● **Document text**
====================
Reviewed: How to Be Between, Bastian Fox Phelan, Giramondo
Bastian Fox Phelan’s debut, How to Be Between, is a striking millennial odyssey. Documenting their experience growing up in Wollongong, Newcastle, and Sydney, couch-surfing in Europe and backpacking in the US, Phelan weaves their personal narrative into an exploration of facial hair and its implications for a young genderfluid person. The memoir is an ode to finding—and losing—community within counterculture; it is earnest and felt, but as a work of memoir it tends to fall into introspection, with a tenderness that leans toward the over-sentimental as the author navigates their path through personal and physical growth.
There is a self-consciousness to this memoir, one that evokes the anxious individualism of adolescence—which makes sense, because it is about growing up visibly different from other female-assigned folk. In the blurb, Fiona Wright comments that the book ‘captures the excruciating intensity and unfolding discoveries of adolescence and early adulthood’.
====================
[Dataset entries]
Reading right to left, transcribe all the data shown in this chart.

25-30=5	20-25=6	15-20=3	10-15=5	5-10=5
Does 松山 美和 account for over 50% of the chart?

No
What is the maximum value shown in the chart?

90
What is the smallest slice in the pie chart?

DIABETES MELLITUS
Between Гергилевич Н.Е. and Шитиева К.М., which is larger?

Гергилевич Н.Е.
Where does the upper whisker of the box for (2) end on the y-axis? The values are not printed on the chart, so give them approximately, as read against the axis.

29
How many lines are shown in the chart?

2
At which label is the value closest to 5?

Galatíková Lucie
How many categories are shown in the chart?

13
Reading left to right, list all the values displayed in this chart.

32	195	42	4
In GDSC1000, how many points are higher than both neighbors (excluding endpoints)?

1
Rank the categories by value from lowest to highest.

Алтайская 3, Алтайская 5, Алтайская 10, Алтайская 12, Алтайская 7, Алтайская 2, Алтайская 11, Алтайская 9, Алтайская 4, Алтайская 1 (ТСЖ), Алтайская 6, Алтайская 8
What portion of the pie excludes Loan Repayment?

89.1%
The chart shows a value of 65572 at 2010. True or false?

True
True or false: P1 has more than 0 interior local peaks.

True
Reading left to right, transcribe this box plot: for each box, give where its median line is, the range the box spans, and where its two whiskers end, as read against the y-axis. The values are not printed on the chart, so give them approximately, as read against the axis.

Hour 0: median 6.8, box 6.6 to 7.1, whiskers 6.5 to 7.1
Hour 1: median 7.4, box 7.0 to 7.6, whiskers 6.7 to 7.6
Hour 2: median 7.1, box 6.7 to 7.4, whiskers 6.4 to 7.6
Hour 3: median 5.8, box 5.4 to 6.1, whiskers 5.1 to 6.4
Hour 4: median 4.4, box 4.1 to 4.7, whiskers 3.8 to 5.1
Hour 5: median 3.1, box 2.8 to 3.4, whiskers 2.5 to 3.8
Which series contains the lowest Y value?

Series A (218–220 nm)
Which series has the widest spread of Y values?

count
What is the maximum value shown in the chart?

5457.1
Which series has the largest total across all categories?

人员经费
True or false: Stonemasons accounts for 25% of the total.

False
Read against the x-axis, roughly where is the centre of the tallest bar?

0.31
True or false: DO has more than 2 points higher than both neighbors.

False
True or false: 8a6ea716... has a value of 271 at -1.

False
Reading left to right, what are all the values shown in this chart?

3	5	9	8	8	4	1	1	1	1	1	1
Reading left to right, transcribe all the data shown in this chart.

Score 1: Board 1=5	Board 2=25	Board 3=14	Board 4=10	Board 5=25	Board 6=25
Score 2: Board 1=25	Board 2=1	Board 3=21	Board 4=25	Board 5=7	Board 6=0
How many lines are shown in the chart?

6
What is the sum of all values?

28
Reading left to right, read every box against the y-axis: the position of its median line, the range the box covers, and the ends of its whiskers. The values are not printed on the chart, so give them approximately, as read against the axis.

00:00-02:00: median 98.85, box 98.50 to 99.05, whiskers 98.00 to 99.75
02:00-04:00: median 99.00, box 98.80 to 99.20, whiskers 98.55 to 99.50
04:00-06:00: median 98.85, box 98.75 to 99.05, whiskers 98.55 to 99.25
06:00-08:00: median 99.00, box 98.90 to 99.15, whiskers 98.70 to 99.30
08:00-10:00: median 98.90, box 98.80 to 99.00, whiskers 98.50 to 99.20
====================
● **Apply what you read**
1. List every place named in the book review where the author grew up or traveled.
2. Continue the book review of How to Be Between from its last sentence.

● **Results by task**
1. Wollongong, Newcastle, Sydney, Europe, the US

2.
In Wright’s own memoir, Small Acts of Disappearance, the author often returns to self-awareness: ‘I was modelling myself off the friends around me (perhaps all teenagers are like this).’ There is no such acknowledgement in How to Be Between; Phelan’s tentative narration is all too often overpowered by a tendency toward melodrama. Words like ‘colonise’ and ‘assimilate’ are used to describe schoolkids choosing a place to sit at recess and wearing beach clothes, in prose that is often overblown or half-baked. For example, the description of Phelan’s mother giving birth: ‘She had me delivered into a room full of smiling faces. When I came out, I was blue. The aunties held their breath. Then I cried. Everything was fine; I had arrived.’ Action tends to be literalised, relying on an easy chronology of ‘this happened, and then this, and I …’ that closes off the possibility of tension or ambiguity. In a similar way, the author’s partners, parents and friends read like sketches, with the exception of their childhood best friend, Chloe, whose character is poignantly drawn.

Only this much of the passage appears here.